In 1977, Wangari Maathai founded the expansive Green Belt Movement (GBM), a network that is today composed of 200 organizations engaging more than 20,000 members in environmental and civic activism.
The movement, founded under the auspices of the National Council of Women for Kenya, placed environmental conservation at the center of development in Kenya. Throughout Africa, Maathai noted, women are the primary caretakers tilling the land to feed their families, and are therefore often the first to become aware of environmental damage and shrinking resources. Women reported that streams were drying up, food supplies were dwindling, and they had to walk further and further to get firewood. Environmental degradation and the introduction of commercial farming — which replaced the growing of household food crops — were driving resource scarcity. International trade controlled the price of exports from the small-scale farmers, and the possibility for right livelihoods was therefore also shrinking.
GBM encouraged women to work together to grow seedlings and plant trees to bind the soil, store rainwater, provide food and firewood, and receive a small monetary token for their work. Women organized to plant trees, protest deforestation and more, and since the founding of the organization, more than 51 million trees have been planted in Kenya. As Maathai said, “If you destroy the forest then the river will stop flowing, the rains will become irregular, the crops will fail and you will die of hunger and starvation.” GBM uses an approach that is integrated with the local environment, and that is aimed to be to sustainably support and diversify sources of income for the communities neighboring the forest. The organization also plants trees on public lands with faith based groups and schools, and has a partnership with the Kenyan Army to help access remote areas for planting on army lands.
As she worked to build GBM, Maathai noted that behind the everyday hardships of the poor – environmental degradation, deforestation, and food insecurity – were deeper issues of disempowerment and disenfranchisement. GBM therefore started providing seminars in civic and environmental education.
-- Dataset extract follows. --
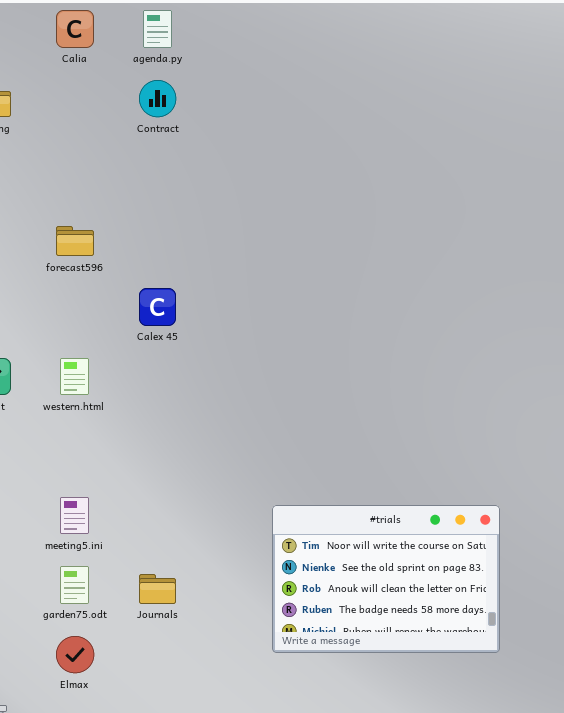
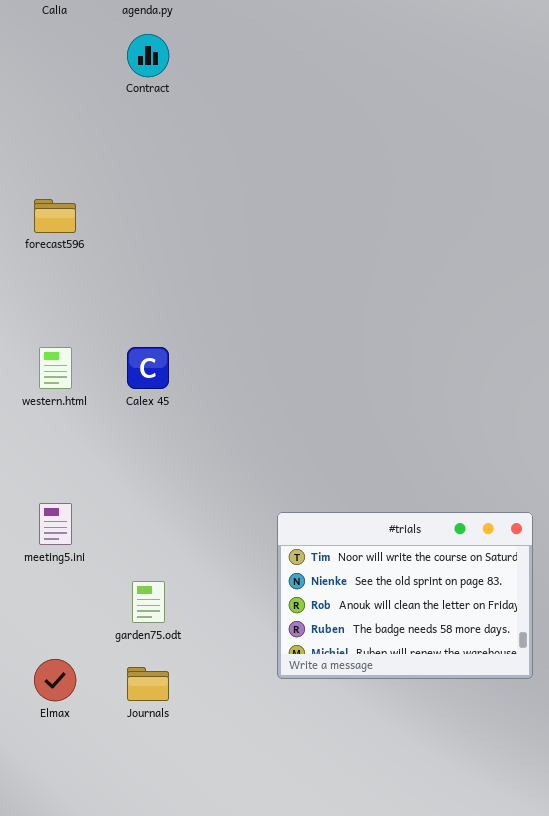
Calex 45: [139,288,176,326] -> [127,347,169,389], moved
garden75.odt: [60,566,89,604] -> [132,581,165,623], moved
Journals: [139,574,176,604] -> [127,667,169,701], moved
Maathai became the well-known face of a movement powered by grassroots activism comprised of women. Using this, and as the first woman from East and Central Africa to earn a doctoral degree, as well as the first to be hired to the University of Nairobi’s faculty, Maathai stood to oppose Kenyan President Daniel arap Moi’s 24-year regime by running for parliament. She won a seat with 98% of the vote. Her decision to enter politics forced her to give up her position as associate professor at the University of Nairobi. She was arrested and jailed several times throughout her career and suffered physical attacks and injuries for participating in various protests. The Kenyan government and its media outlets engaged in a counter-campaign to intimidate and de-legitimize her, and Maathai was reportedly briefly placed on a list of government assassination targets due to her participation in pro-democracy activism.
Her efforts as an opposition figure and that of the Green Belt Movement were recognized internationally when she became the first African woman to win the Nobel Peace Prize (2004). The Nobel committee cited her “contribution to sustainable development, democracy and peace” as the reason for awarding Maathai the prize. Through a combination of a dedicated base of supporters, local collaborators, international sympathizers and her own force of will, she continually won victories on behalf of democratic freedoms.
After Maathai’s death in 2011, the Green Belt Movement has continued to carry on her spirit by planting trees, providing civic education, and demanding accountability from government leaders. The organization’s methods are also being spread throughout the continent through trainings, helping groups of women take charge of adaptation efforts against climate change.